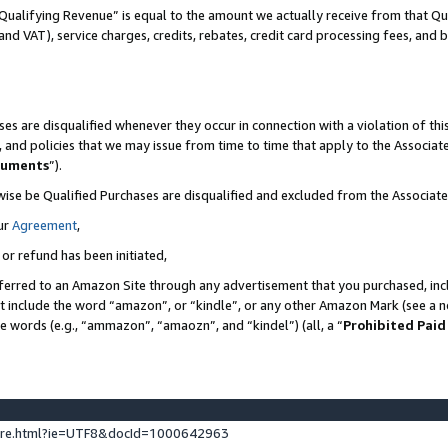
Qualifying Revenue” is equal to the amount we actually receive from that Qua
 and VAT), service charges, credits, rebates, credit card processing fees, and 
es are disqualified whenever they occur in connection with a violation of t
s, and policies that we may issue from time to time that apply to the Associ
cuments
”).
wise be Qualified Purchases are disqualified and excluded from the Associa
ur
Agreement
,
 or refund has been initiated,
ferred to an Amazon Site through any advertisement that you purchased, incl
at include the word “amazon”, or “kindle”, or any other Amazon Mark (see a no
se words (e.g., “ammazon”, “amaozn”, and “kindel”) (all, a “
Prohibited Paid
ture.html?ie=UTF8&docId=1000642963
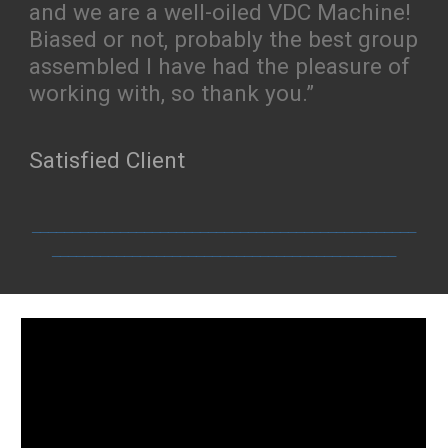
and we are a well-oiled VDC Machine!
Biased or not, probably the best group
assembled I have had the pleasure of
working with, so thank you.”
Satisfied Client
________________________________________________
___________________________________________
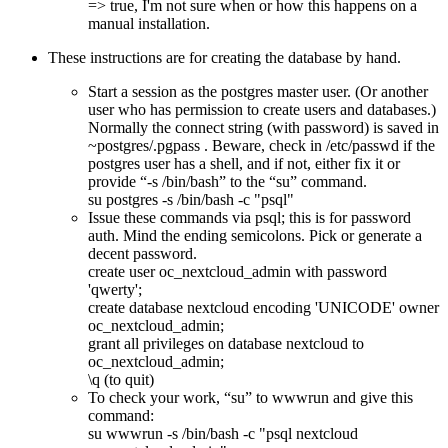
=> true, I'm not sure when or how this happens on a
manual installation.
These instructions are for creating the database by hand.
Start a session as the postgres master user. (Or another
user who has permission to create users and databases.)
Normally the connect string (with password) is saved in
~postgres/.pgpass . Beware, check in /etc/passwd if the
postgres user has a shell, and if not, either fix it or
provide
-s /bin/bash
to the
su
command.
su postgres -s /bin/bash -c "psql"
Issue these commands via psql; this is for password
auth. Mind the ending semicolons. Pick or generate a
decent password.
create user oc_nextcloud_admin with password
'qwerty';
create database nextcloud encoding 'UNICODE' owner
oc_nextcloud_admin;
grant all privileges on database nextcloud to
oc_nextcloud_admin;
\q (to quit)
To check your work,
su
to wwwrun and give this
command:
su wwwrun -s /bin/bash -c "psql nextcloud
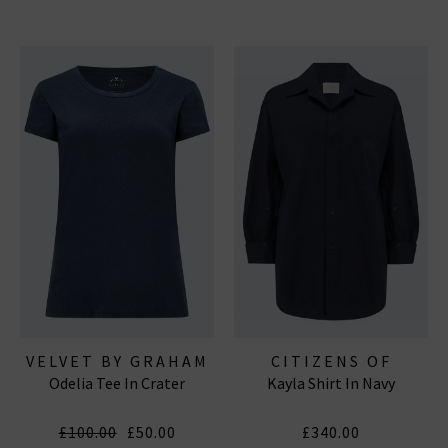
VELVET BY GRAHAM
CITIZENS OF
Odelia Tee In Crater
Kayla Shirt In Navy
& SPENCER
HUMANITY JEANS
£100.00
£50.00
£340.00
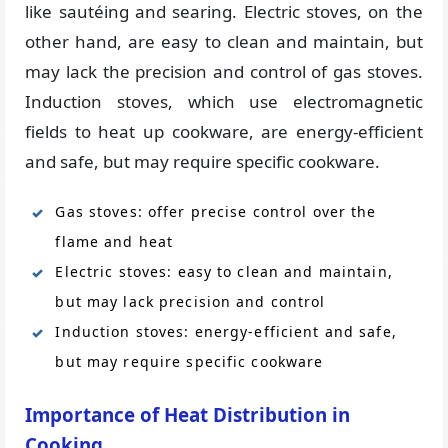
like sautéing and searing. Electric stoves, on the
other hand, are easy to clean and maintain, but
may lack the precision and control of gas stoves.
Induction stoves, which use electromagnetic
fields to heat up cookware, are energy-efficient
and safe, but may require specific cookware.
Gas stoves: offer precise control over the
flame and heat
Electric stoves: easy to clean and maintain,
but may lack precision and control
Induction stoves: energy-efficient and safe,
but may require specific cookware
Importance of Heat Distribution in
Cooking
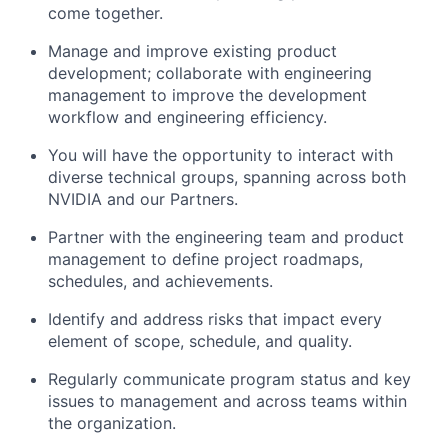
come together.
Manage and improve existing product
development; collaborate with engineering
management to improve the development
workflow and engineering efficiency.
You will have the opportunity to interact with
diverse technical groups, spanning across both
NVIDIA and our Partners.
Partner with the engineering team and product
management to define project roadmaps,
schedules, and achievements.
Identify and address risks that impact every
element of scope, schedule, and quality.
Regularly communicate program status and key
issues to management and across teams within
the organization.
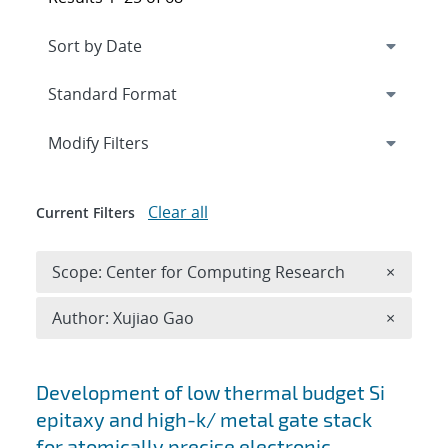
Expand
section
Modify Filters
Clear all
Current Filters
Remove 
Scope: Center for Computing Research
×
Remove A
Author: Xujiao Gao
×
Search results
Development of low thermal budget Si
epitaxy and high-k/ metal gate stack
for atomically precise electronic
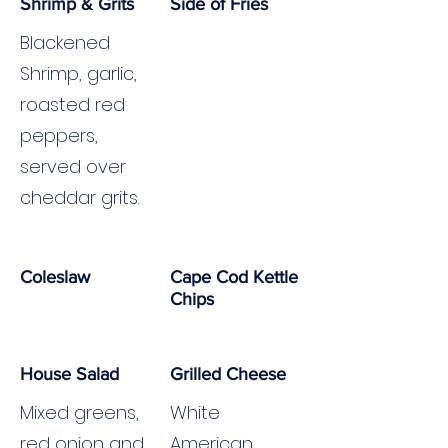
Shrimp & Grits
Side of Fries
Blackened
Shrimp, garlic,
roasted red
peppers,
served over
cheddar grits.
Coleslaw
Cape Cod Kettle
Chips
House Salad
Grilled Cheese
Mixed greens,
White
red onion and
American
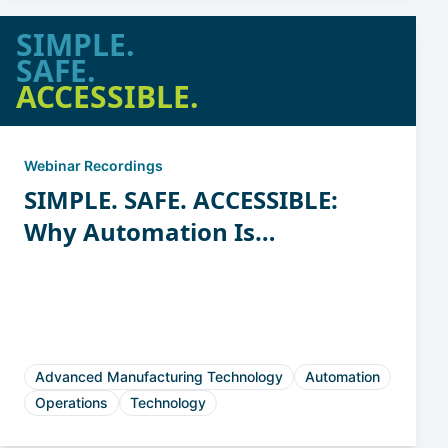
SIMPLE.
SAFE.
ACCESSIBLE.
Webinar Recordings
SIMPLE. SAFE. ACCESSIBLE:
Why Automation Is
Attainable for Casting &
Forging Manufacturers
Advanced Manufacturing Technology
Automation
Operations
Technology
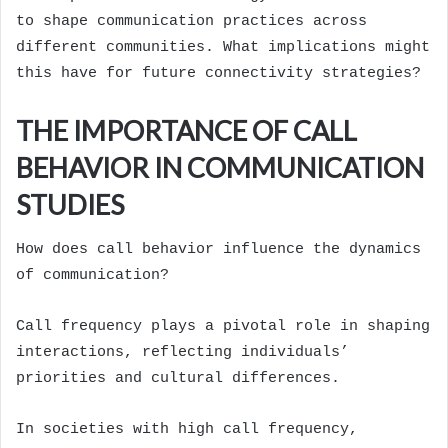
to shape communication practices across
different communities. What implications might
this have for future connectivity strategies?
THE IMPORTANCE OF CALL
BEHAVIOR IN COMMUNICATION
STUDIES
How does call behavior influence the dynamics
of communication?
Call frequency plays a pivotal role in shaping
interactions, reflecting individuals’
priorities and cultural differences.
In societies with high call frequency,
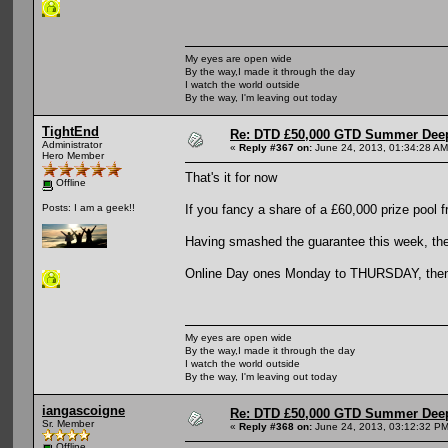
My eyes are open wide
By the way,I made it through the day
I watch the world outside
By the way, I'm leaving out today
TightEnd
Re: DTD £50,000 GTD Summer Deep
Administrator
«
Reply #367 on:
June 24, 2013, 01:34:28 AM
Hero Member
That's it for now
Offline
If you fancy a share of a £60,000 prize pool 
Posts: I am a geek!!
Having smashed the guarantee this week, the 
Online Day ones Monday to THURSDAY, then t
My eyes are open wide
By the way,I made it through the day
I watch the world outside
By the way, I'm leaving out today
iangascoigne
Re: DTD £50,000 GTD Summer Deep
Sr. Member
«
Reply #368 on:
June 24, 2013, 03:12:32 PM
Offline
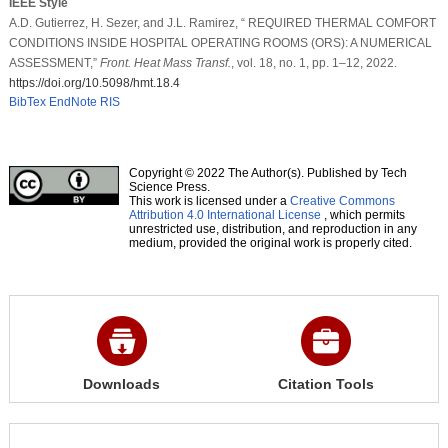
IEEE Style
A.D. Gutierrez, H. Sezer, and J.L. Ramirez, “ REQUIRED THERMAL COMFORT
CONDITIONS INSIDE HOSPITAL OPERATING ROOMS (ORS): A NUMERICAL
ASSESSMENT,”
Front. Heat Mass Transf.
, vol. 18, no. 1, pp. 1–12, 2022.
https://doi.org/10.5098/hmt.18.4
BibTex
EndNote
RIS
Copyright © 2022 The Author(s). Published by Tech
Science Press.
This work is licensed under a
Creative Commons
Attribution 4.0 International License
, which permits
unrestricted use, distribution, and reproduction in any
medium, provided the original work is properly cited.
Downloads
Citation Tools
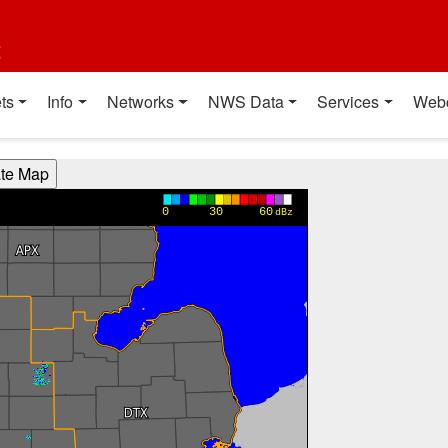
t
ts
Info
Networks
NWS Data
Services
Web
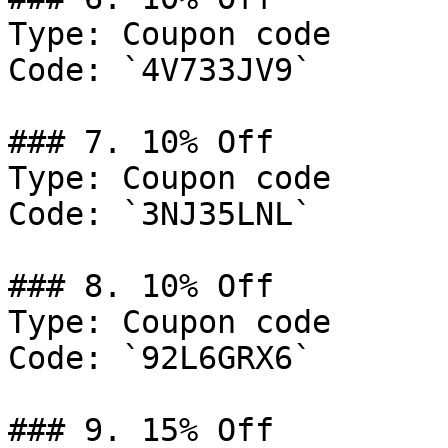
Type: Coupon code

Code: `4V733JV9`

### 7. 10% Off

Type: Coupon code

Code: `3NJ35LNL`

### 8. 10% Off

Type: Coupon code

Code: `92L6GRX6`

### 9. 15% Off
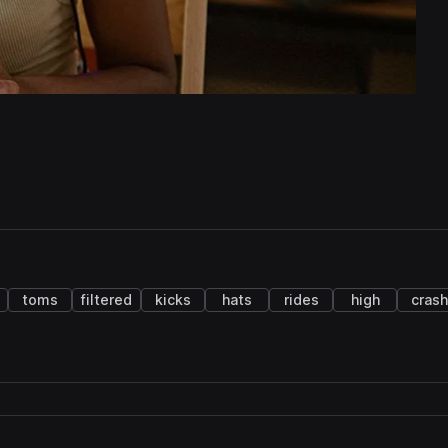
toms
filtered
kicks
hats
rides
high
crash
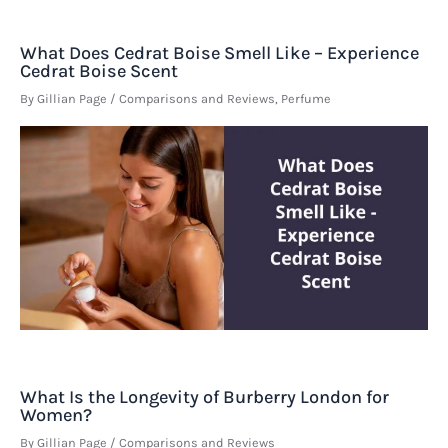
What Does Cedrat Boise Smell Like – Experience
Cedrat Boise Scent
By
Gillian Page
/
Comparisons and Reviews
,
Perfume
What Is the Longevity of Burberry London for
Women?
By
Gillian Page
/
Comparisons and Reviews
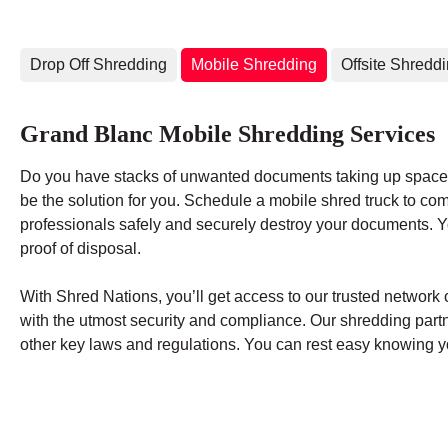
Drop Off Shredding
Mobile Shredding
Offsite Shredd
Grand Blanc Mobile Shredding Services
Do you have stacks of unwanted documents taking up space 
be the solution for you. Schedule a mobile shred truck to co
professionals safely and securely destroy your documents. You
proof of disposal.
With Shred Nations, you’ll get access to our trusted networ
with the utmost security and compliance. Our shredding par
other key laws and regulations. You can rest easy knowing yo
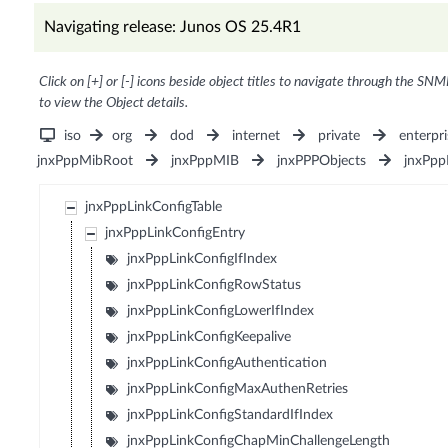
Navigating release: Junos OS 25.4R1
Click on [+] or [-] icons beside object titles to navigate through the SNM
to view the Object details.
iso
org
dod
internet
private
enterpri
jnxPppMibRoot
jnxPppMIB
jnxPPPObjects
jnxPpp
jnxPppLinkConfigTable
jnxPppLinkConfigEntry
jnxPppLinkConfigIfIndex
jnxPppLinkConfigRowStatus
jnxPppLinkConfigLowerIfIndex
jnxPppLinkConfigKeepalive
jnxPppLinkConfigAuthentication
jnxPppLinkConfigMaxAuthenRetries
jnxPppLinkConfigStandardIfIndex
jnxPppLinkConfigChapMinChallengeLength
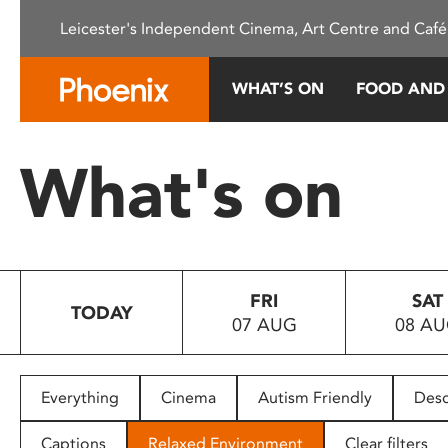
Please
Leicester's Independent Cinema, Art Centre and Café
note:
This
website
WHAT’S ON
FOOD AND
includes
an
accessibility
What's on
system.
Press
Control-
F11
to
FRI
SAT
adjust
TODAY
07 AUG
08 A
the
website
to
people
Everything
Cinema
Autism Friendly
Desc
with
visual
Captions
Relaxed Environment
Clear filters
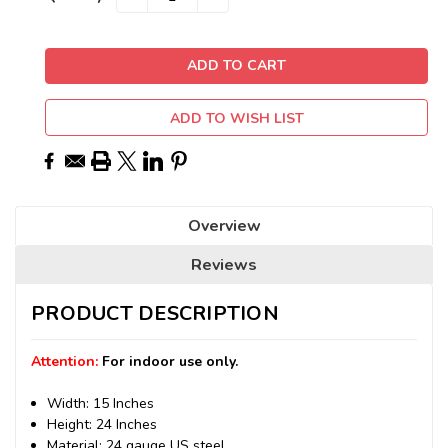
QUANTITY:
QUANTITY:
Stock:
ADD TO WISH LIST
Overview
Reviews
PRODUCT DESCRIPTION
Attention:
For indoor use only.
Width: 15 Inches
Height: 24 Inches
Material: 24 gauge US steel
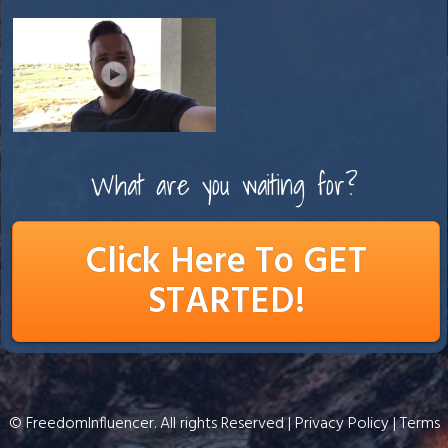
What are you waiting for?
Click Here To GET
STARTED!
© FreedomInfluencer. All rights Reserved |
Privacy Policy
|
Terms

◆ To-do item: Quote the records word for word, beginning at the line that has "### 9. 15% Off" and stopping after the line that has "jnxPppLinkConfigChapMinChallengeLength". Leave the pictures out of your answer.

◆ Response area:
### 9. 15% Off
toms
filtered
kicks
hats
rides
high
crash
What Does Cedrat Boise Smell Like – Experience
Cedrat Boise Scent
By
Gillian Page
/
Comparisons and Reviews
,
Perfume
What Is the Longevity of Burberry London for
Women?
By
Gillian Page
/
Comparisons and Reviews
Drop Off Shredding
Mobile Shredding
Offsite Shredd
Grand Blanc Mobile Shredding Services
Do you have stacks of unwanted documents taking up space 
be the solution for you. Schedule a mobile shred truck to co
professionals safely and securely destroy your documents. You
proof of disposal.
With Shred Nations, you’ll get access to our trusted networ
with the utmost security and compliance. Our shredding par
other key laws and regulations. You can rest easy knowing yo
Navigating release: Junos OS 25.4R1
Click on [+] or [-] icons beside object titles to navigate through the SNM
to view the Object details.
iso
org
dod
internet
private
enterpri
jnxPppMibRoot
jnxPppMIB
jnxPPPObjects
jnxPpp
jnxPppLinkConfigTable
jnxPppLinkConfigEntry
jnxPppLinkConfigIfIndex
jnxPppLinkConfigRowStatus
jnxPppLinkConfigLowerIfIndex
jnxPppLinkConfigKeepalive
jnxPppLinkConfigAuthentication
jnxPppLinkConfigMaxAuthenRetries
jnxPppLinkConfigStandardIfIndex
jnxPppLinkConfigChapMinChallengeLength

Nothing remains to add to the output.